▸ **WORK ITEM A**
Answer these three questions about the passage on seniors and addiction:
(i) What age range does the "Youngest Old" group cover?
(ii) How many people ages 65 and over live in the United States?
(iii) Besides the general signs of addiction, what may seniors experience?
▸ **WORK ITEM B**
Could you write what follows in the passage on seniors and addiction, picking up after its final sentence?

Although anyone 65 and older is generally considered a “senior,” seniors fall into three primary age groups.

  • Youngest Old. This age group includes seniors ages 65 to 74.
  • Old. This group includes seniors aged 75 to 84.
  • The Oldest Old. Seniors aged set 85 and above fall into this group.

More than 43.1 million people ages 65 and over live in the United States, and this statistic is expected to reach 20 percent of the total US population by 2020, reports the Substance Abuse and Mental Health Services Administration (SAMHSA). Among all seniors, only 25.8 percent have ever used illegal drugs. However, the same percentage also appears among seniors living with mental health disorders, like depression, schizophrenia, bipolar disorder and generalized anxiety disorder.

Among all senior age groups, the same general signs of addiction may exist. However, the signs may appear in tandem with any of the signs of addiction among younger age groups, including teens and young adults. In addition, seniors may experience unexplained, continued injuries and health problems that appear unrelated to the traditional signs of aging.

▸ **AVAILABLE DATA**
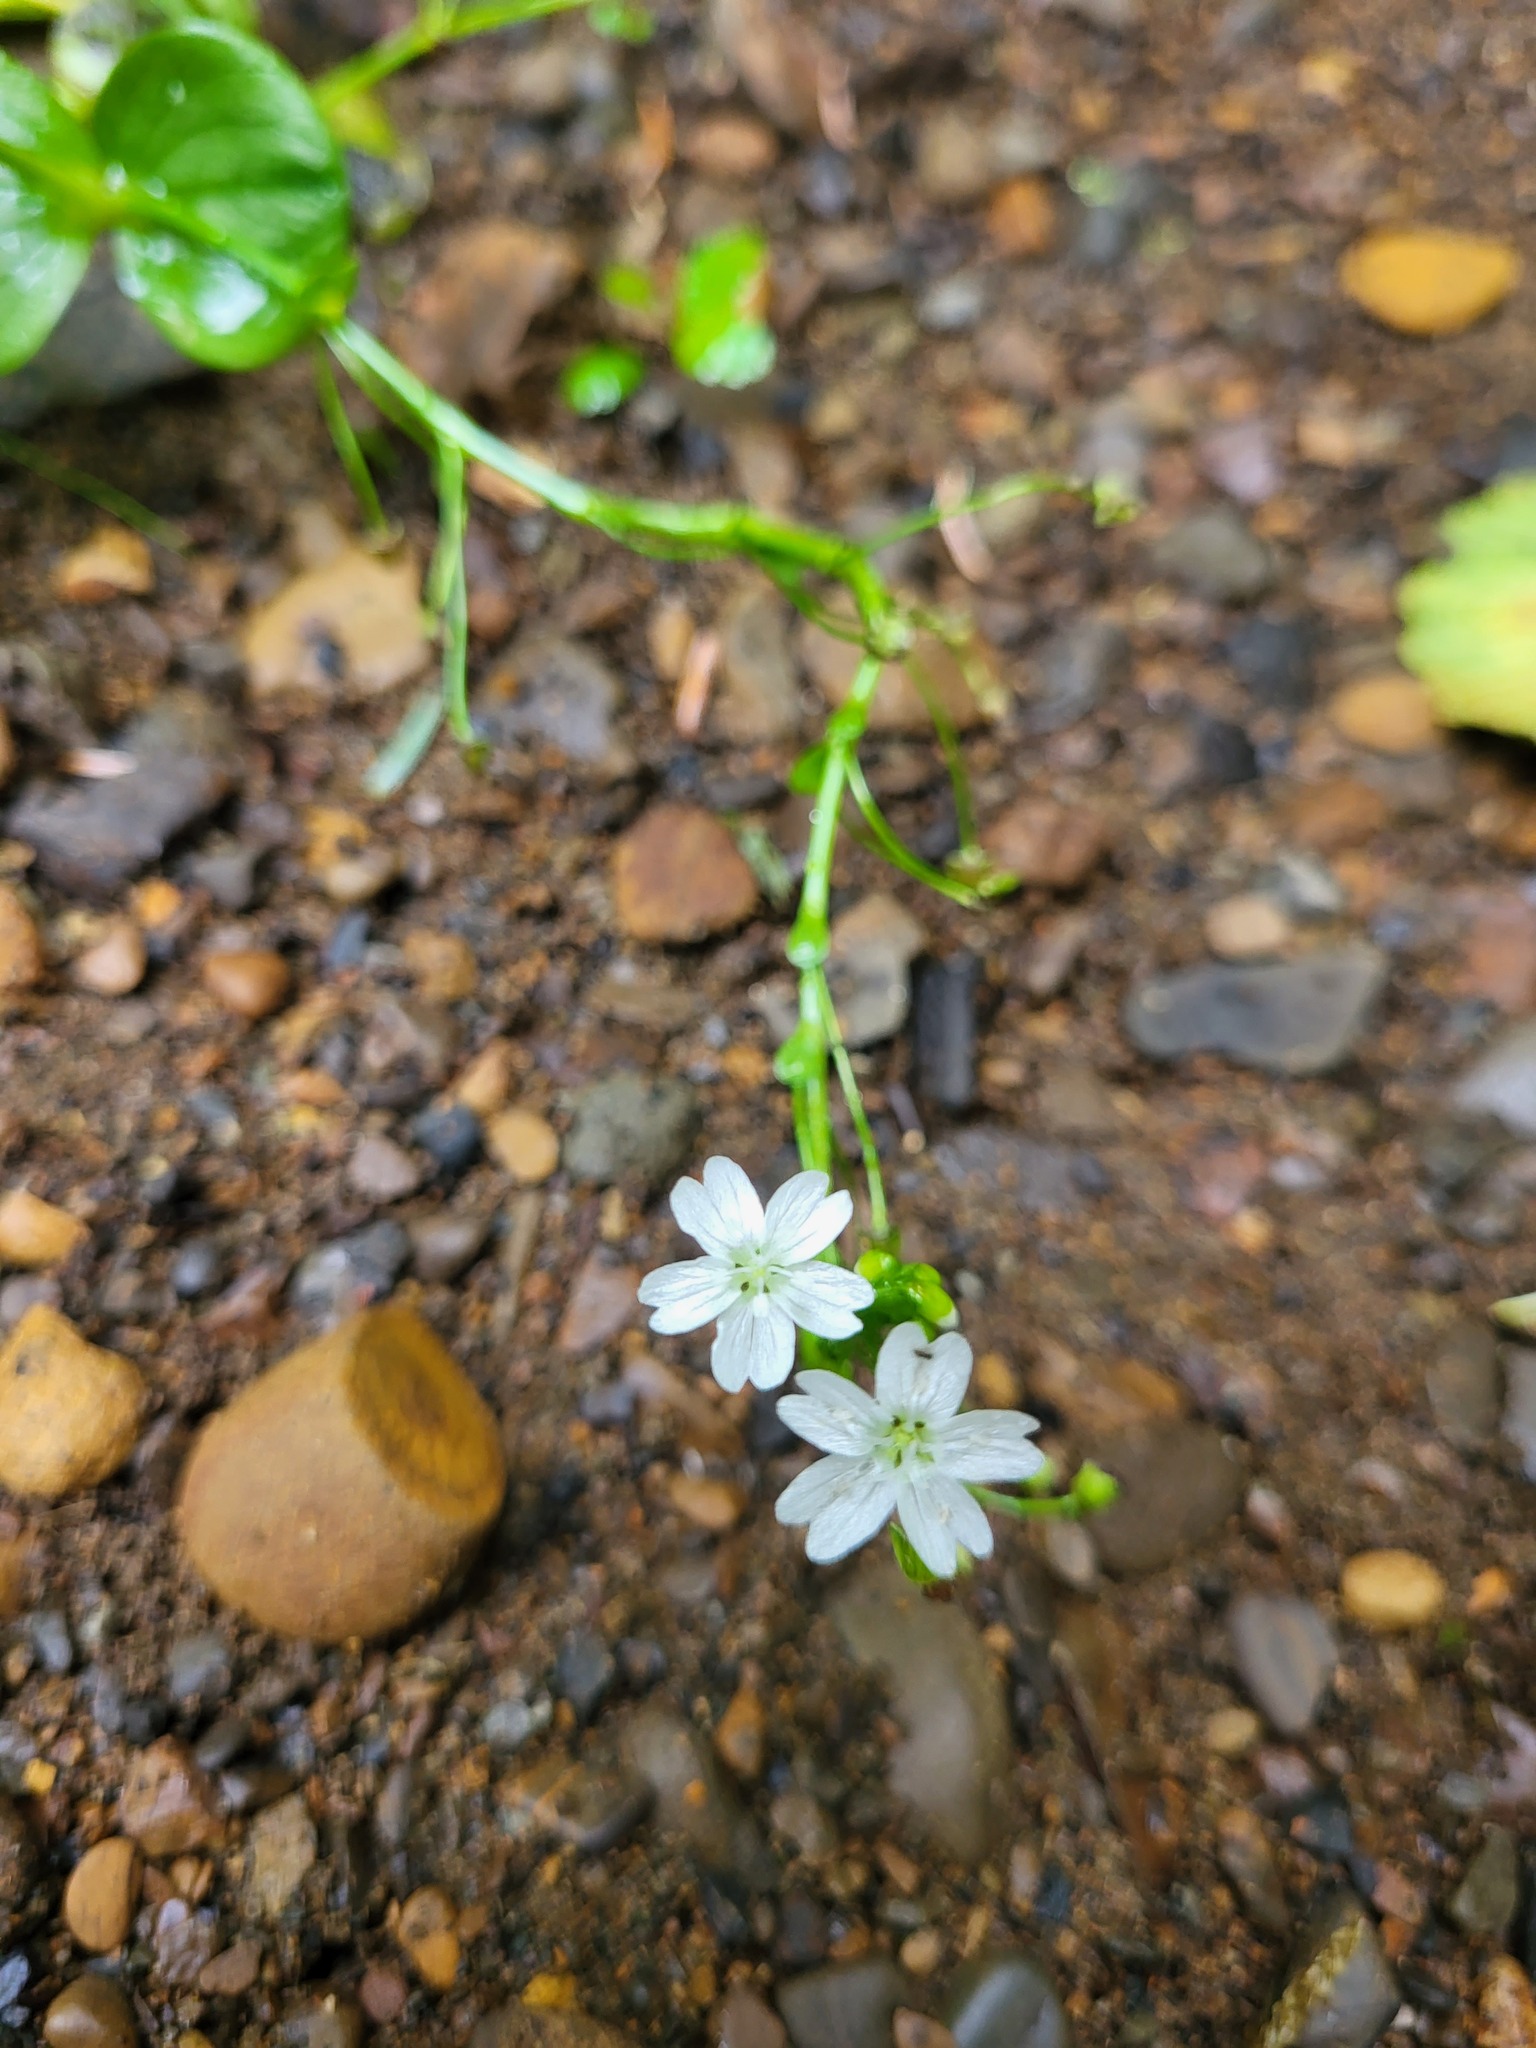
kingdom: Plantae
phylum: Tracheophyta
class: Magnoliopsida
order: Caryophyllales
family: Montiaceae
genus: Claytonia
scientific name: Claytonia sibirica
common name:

--

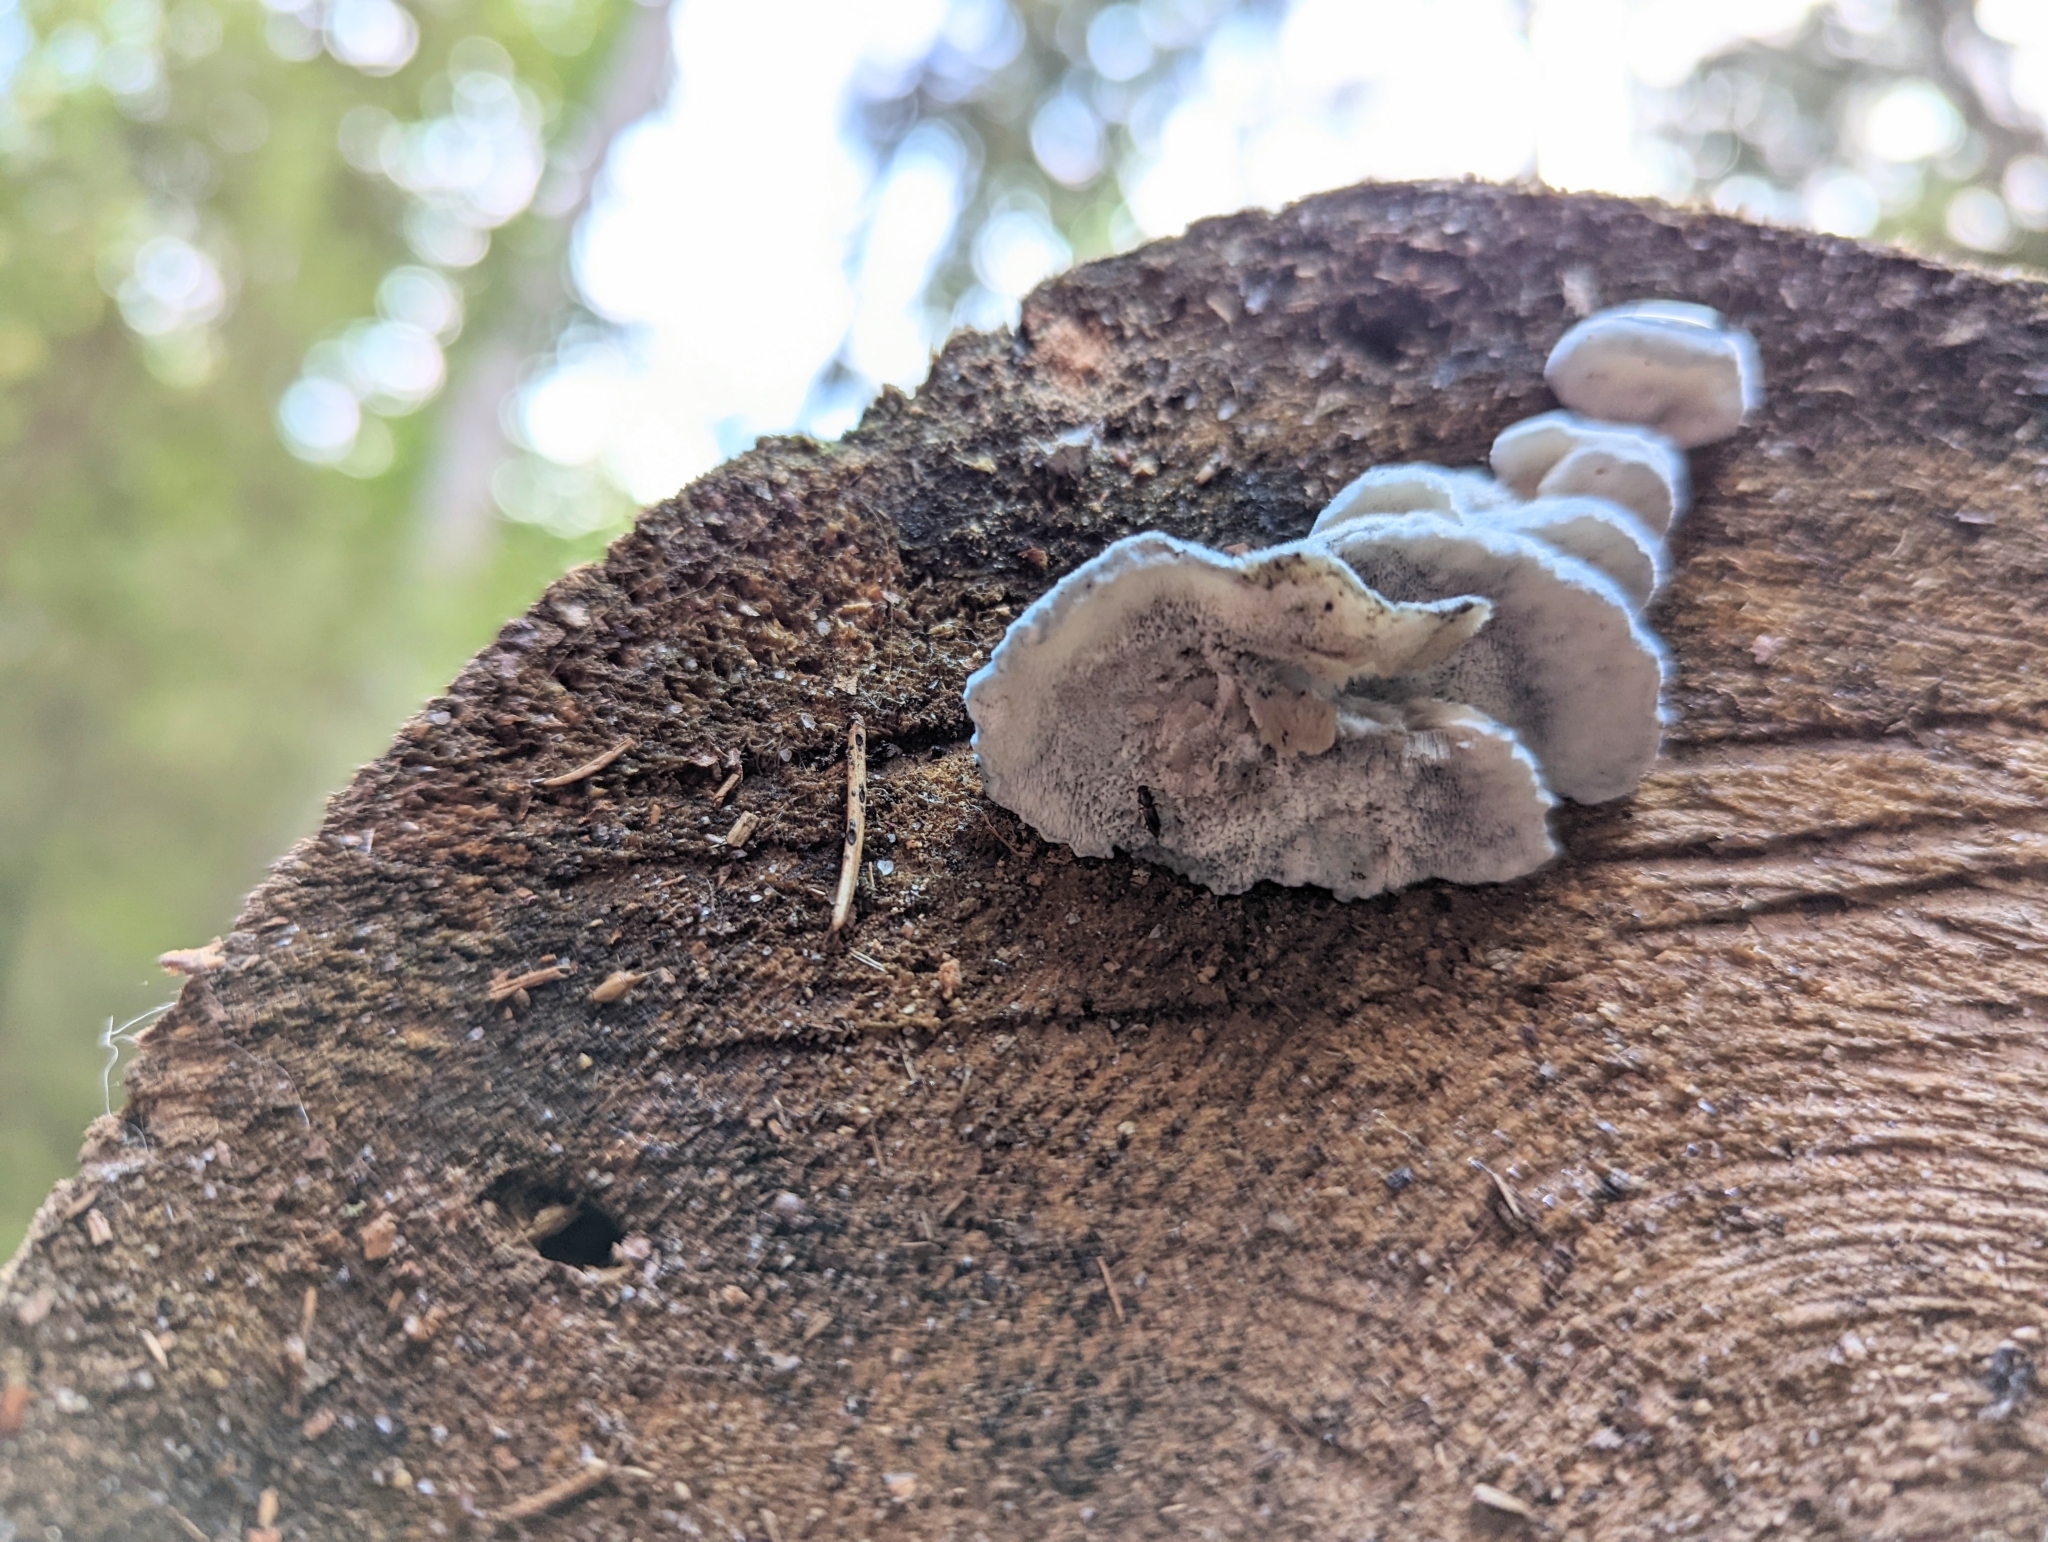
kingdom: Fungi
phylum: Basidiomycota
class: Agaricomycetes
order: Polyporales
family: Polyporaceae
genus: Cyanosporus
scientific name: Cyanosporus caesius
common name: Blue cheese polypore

* * *

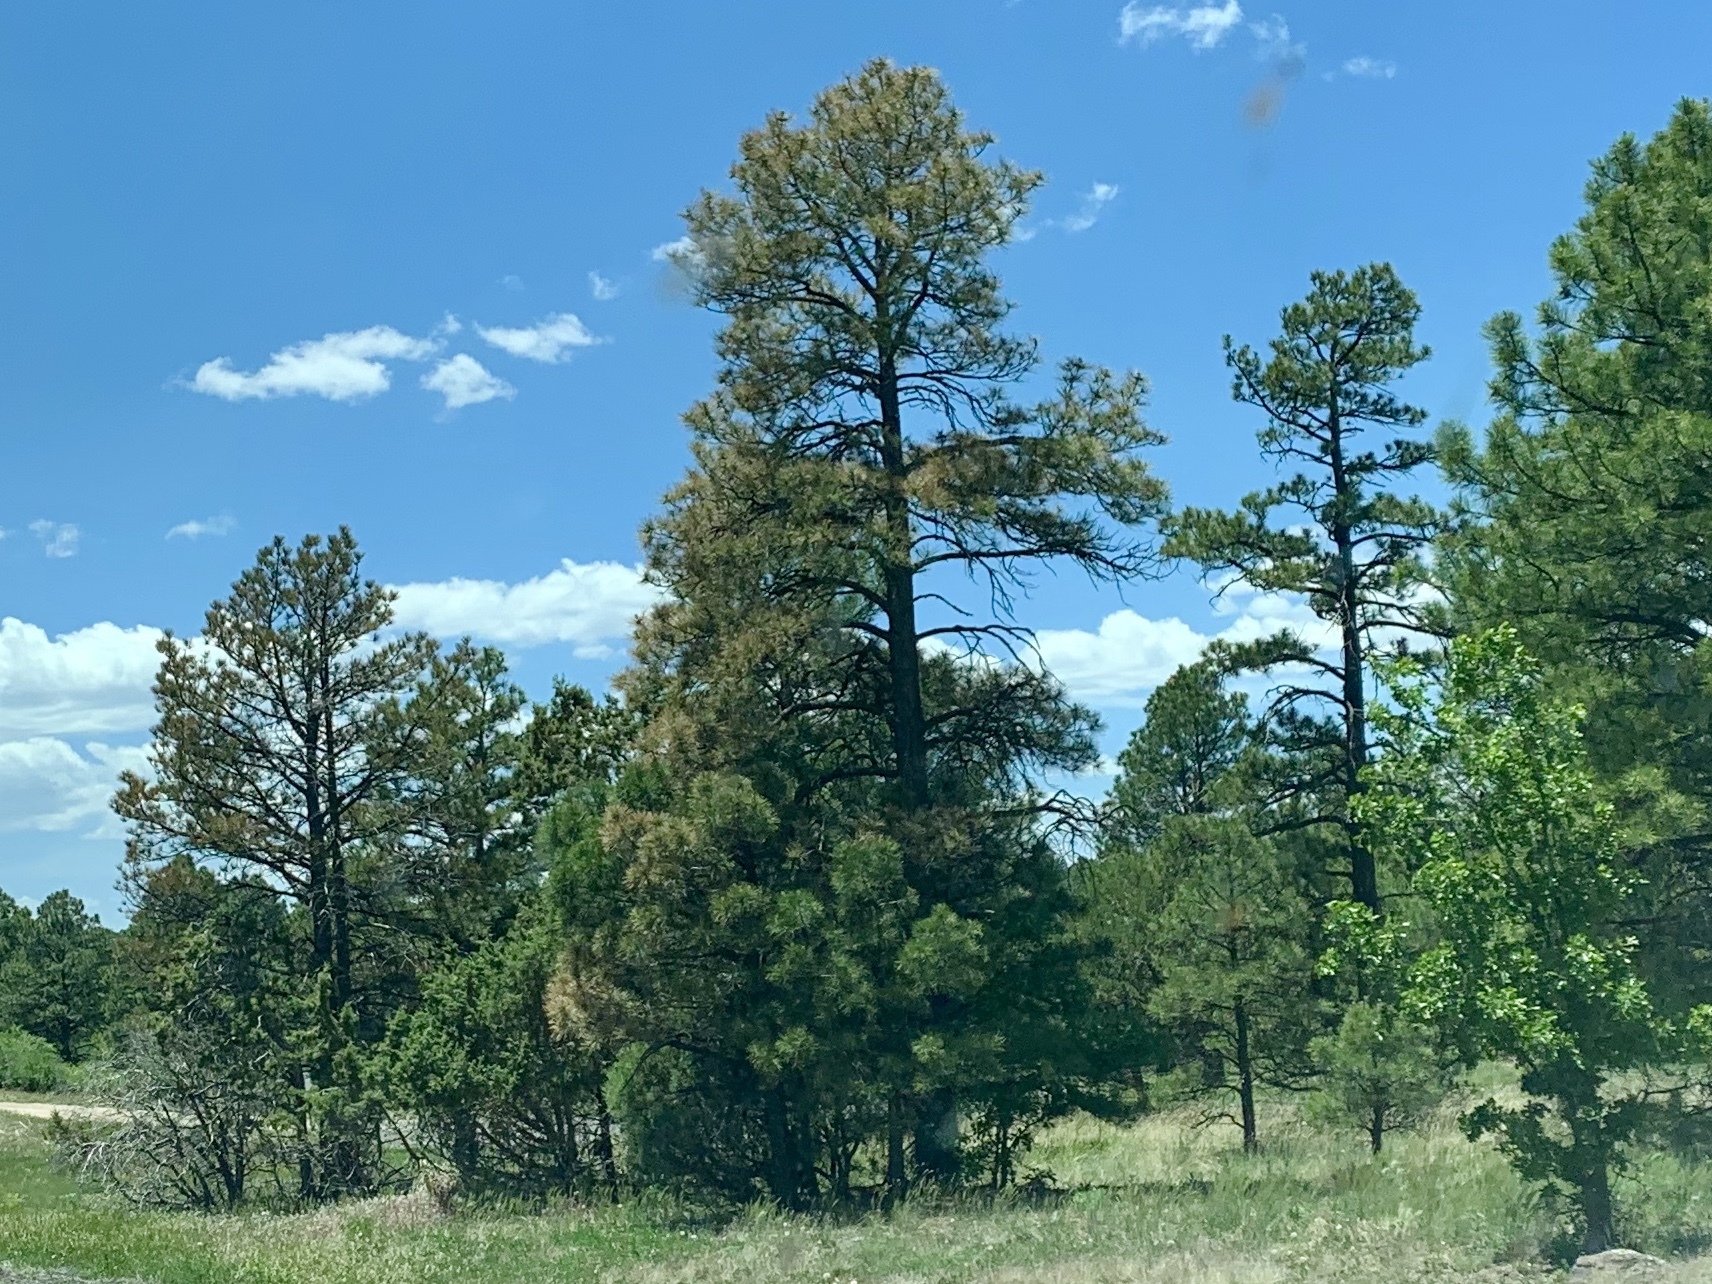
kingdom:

▸ **FINAL ANSWER A**
(i) Ages 65 to 74.
(ii) More than 43.1 million.
(iii) Unexplained, continued injuries and health problems that appear unrelated to the traditional signs of aging.

▸ **FINAL ANSWER B**
For example, someone in the “oldest old” age group experiencing a rare, blood-borne infection of the cardiovascular system, with no known route of transmission, may have previously used or injected opioids or other drugs.

Unfortunately, the signs of aging tend to overshadow signs of opioid addiction among seniors.

 

Opioid Abuse Among the Elderly Is Underdiagnosed.

Although the CDC recently released new prescribing guidelines for opioids, healthcare professionals may not realize elderly persons in care are suffering from opioid addiction. According to The Chicago Tribune, physicians have increasingly prescribed opioids to seniors upon discharge from hospitals. In fact, up to 42 percent of seniors discharged from hospitals continue taking opioids after three months. When released back to their place of care, hospitals and facilities do not always accurately or effectively communicate what medications seniors are prescribed. This can often lead “poly-pharmacy,” or overprescribing, which creates risk for dependency.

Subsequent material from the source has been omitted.